Stream two: XContest correlation with day rating. XContest publishes daily flight activity that can be correlated against `day_rating` at known launch sites. The non-trivial parts are: (a) terms of service for automated access to flight data, (b) handling the obvious confounders (weekday vs weekend flying, school holidays, weather visibility distinct from soaring quality), and (c) the long sample window required - meaningful correlation needs months of summer data, not weeks.

Stream three, more speculative: structured pilot or instrument feedback on observed cloudbase and observed climb rates. Some integrators may be willing to pipe back anonymised summary data - observed cloudbase at known sites, observed average climb rates by hour - that would give us direct verification of the fields the API actually serves. This is the highest-value verification source if it can be set up, because it speaks directly to what pilots care about rather than to atmospheric quantities they care about indirectly.

What is in the way of just building it. Engineering capacity. Each stream is plumbing work that does not directly improve the forecast but is a precondition for any quantitative claim about forecast quality. We have prioritised getting the live forecast pipeline solid, the API endpoints out the door, and the site usable for early integrators ahead of building the verification work that would let us quote bias numbers in marketing material. That is an explicit choice. It is also the choice that has to flip soon.

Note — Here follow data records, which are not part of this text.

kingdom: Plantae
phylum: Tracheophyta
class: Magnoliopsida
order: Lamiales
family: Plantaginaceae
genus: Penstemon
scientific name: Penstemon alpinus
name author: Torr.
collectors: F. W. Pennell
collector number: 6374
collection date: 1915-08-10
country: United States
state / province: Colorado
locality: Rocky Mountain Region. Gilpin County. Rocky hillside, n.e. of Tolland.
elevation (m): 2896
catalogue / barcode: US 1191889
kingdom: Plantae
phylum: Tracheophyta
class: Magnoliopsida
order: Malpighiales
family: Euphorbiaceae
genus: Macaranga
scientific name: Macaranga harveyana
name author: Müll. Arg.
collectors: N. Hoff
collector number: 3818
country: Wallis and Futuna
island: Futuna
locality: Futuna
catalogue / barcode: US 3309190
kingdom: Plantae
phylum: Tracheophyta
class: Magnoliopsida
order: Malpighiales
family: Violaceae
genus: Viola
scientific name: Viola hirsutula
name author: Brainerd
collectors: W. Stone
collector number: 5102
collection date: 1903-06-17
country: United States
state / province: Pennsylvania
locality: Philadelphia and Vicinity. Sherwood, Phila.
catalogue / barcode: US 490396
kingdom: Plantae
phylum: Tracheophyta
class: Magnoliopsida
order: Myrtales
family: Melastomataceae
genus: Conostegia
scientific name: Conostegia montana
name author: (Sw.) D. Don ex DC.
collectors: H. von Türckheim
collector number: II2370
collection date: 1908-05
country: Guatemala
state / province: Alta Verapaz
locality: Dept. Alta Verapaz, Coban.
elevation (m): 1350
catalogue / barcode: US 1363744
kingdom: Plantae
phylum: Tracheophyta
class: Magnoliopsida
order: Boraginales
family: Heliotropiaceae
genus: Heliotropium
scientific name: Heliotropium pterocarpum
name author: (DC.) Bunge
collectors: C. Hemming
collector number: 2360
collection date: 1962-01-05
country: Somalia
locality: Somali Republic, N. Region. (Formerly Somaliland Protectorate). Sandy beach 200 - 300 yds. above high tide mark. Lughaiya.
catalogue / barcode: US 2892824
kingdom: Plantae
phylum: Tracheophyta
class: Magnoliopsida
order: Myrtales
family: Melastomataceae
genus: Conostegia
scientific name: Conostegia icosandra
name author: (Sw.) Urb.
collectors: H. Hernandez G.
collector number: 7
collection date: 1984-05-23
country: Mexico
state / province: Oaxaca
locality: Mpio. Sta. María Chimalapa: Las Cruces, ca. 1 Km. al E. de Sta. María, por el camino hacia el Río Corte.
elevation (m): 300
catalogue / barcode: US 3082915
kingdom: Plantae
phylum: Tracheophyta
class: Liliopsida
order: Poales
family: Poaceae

What we plan to ship first. The 12Z sounding stream, against selected UK upper-air sites, with a public dashboard. That is the smallest meaningful verification deliverable: it gives us defensible numbers on boundary layer height and cloudbase against an established observation source, on a daily cadence, with a public artifact that anyone can check. Whatever it shows when it lands gets published here, alongside the broader validation roadmap.